Scientists in China and Switzerland have teamed up to produce an implantable medical device that mimics the main functions of blood vessels but companies that go further than their natural counterparts. These electronic blood vessels can be used to promote blood flow, as demonstrated in rabbits, and can also be configured to aid drug delivery, participate in wound healing, and even gene therapy.
For years, scientists have been working on bioengineered blood vessels, which can help us study diseases, treat people with kidney failure, or replace blocked blood vessels in patients with cardiovascular disease. However, the researchers behind the new study are trying to expand these types of “passive” stents and mechanical support to play an active role in patient recovery.
This electronic blood vessel is made from a cylindrical rod that rolls up the membrane of a metal polymer conductor. These devices are flexible, biodegradable, and contain circuits that can be coordinated with other electronic devices to perform different tasks, such as electronically controlled drug delivery.
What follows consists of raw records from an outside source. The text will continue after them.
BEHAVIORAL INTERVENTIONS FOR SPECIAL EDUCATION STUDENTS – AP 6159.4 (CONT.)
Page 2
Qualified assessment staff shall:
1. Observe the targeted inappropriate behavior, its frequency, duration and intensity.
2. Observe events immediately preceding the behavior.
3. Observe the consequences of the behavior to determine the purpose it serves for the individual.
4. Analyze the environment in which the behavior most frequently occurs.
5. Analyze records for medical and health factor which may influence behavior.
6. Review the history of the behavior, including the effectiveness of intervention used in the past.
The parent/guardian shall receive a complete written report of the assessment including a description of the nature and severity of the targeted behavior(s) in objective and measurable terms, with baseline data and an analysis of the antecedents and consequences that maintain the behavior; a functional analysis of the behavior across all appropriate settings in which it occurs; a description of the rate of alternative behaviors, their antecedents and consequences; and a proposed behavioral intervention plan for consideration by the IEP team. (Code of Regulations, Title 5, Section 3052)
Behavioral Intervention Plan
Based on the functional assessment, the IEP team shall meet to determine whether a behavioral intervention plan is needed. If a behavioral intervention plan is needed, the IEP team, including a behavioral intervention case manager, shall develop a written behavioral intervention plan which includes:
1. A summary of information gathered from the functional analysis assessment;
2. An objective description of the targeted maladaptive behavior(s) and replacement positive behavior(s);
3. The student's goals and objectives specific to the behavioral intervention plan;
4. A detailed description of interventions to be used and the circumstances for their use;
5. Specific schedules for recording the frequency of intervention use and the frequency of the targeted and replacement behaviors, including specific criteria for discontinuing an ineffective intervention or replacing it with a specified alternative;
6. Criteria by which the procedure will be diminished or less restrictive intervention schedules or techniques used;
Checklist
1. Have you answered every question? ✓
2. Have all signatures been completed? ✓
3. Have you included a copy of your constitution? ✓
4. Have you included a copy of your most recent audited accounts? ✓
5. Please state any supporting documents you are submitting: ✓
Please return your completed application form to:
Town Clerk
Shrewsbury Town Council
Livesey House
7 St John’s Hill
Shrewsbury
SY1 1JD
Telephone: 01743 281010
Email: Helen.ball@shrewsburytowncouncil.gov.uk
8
In one experiment, scientists showed how to electrically stimulate blood vessels in wound healing models, promoting the proliferation and migration of endothelectocytes arranged on the inner surface of natural blood vessels, suggesting that it can be used to build new tissues. In another lab experiment, the team connected electronic blood vessels to a device that could produce an electric field that would make cells more permeable. This allowed the team to deliver green fluorescent protein DNA to three different types of vascular cells.
The researchers then turned their attention to in vivo research, replacing a key artery in rabbits with electronic blood vessels to provide blood to the brain, neck and face. Scientists monitored the device for three months and reported that it could maintain sufficient blood flow all the time. After the implant was removed, analysis of the rabbit’s internal organs showed no signs of inflammation.
From here, the team hopes to build on these promising early results to further study rabbits to determine the long-term safety of the device. Another consideration is that other electronic devices paired with electronic blood vessels need to be scaled down if the method is to be used in humans.
“In the future, optimization measures will need to be taken to integrate them with minimized devices, such as minimized batteries and built-in control systems, so that all functional components can be fully implanted and even biodegraded in the body.” Lead author Professor Jiang Xingyu, a researcher at Southern University of Science and Technology and China’s National Nanotechnology Center, said.
The study was published in the journal Matter.